REPUBLIKA.CO.ID, JAKARTA -- Otoritas Jasa Keuangan (OJK) sedang menyusun Rancangan Peraturan OJK (RPOJK) Fintech Peer to Peer (P2P) Lending atau Layanan Pendanaan Bersama Berbasis Teknologi Informasi (LPBBTI) tentang batas atas pendanaan produktif.
"Saat ini OJK sedang menyusun RPOJK LPBBTI yang merupakan amanat dari Undang-Undang tentang Pengembangan dan Penguatan Sektor Keuangan," kata Kepala Eksekutif Pengawas Lembaga Pembiayaan, Perusahaan Modal Ventura, Lembaga Keuangan Mikro dan Lembaga Jasa Keuangan Lainnya (PVML) OJK Agusman, di Jakarta, Rabu (3/4/2024).
Agusman menuturkan salah satu substansi pengaturan yang mengalami perubahan adalah batas atas pendanaan produktif yang saat ini dapat dilakukan sampai dengan Rp 2 miliar.
Kenaikan batas atas tersebut sedang dilakukan kajian, agar dimungkinkan untuk LPBBTI yang memiliki TWP90 maksimal 5 persen dalam kurun waktu enam bulan terakhir dan tidak sedang dalam pengenaan sanksi pembatasan kegiatan usaha dari OJK. TWP90 adalah ukuran tingkat wanprestasi atau kelalaian penyelesaian kewajiban yang tertera dalam perjanjian pendanaan di atas 90 hari sejak tanggal jatuh tempo.
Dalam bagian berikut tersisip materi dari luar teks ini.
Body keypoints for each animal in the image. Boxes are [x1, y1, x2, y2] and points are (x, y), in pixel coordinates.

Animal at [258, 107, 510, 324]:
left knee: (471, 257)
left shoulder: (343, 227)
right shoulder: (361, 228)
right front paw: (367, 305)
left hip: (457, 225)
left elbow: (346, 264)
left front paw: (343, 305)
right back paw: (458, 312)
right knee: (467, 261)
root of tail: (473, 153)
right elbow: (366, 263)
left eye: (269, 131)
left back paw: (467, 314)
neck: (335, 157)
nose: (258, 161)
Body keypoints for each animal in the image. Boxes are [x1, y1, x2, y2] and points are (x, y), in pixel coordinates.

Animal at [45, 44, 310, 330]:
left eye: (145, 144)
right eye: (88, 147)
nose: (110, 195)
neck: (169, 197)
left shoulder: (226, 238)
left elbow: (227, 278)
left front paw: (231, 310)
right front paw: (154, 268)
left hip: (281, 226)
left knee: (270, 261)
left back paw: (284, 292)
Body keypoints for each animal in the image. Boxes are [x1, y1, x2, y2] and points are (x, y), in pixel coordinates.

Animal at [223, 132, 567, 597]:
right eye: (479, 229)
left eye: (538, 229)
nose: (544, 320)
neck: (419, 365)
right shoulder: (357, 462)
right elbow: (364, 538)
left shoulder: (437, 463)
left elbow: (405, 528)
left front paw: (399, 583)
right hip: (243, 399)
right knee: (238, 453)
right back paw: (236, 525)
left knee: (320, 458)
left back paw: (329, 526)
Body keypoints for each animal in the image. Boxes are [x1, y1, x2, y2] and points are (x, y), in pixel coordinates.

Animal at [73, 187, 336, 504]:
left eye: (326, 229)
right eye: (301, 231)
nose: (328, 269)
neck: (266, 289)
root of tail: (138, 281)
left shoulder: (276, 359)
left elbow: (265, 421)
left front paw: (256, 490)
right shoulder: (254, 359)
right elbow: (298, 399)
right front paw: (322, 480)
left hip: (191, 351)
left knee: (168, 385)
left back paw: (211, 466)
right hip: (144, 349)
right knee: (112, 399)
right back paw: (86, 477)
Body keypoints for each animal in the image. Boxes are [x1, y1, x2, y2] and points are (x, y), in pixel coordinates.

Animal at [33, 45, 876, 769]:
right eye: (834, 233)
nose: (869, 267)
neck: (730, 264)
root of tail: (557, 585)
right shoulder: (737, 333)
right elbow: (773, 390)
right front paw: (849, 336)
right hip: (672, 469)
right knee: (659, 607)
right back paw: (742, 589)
Pada lain sisi, OJK masih mengkaji opsi pencabutan moratorium pemberian izin usaha penyelenggara LPBBTI khusus sektor produktif dan usaha mikro, kecil, dan menengah (UMKM), antara lain dengan mempertimbangkan sejumlah hal, yakni kepentingan publik, yaitu berupa kebutuhan masyarakat terhadap layanan LPBBTI.
Pertimbangan itu, juga termasuk potensi pertumbuhan penyelenggara LPBBTI existing, agar dapat tumbuh secara optimal, dan atau persaingan usaha yang sehat dan tidak melawan hukum.
Untuk fintech P2P lending, pertumbuhan outstanding pembiayaan pada Februari 2024 terus melanjutkan peningkatan menjadi 21,98 persen secara year on year (yoy), dengan nominal sebesar Rp61,10 triliun. Tingkat risiko kredit macet secara agregat (TWP90) dalam kondisi terjaga di posisi 2,95 persen.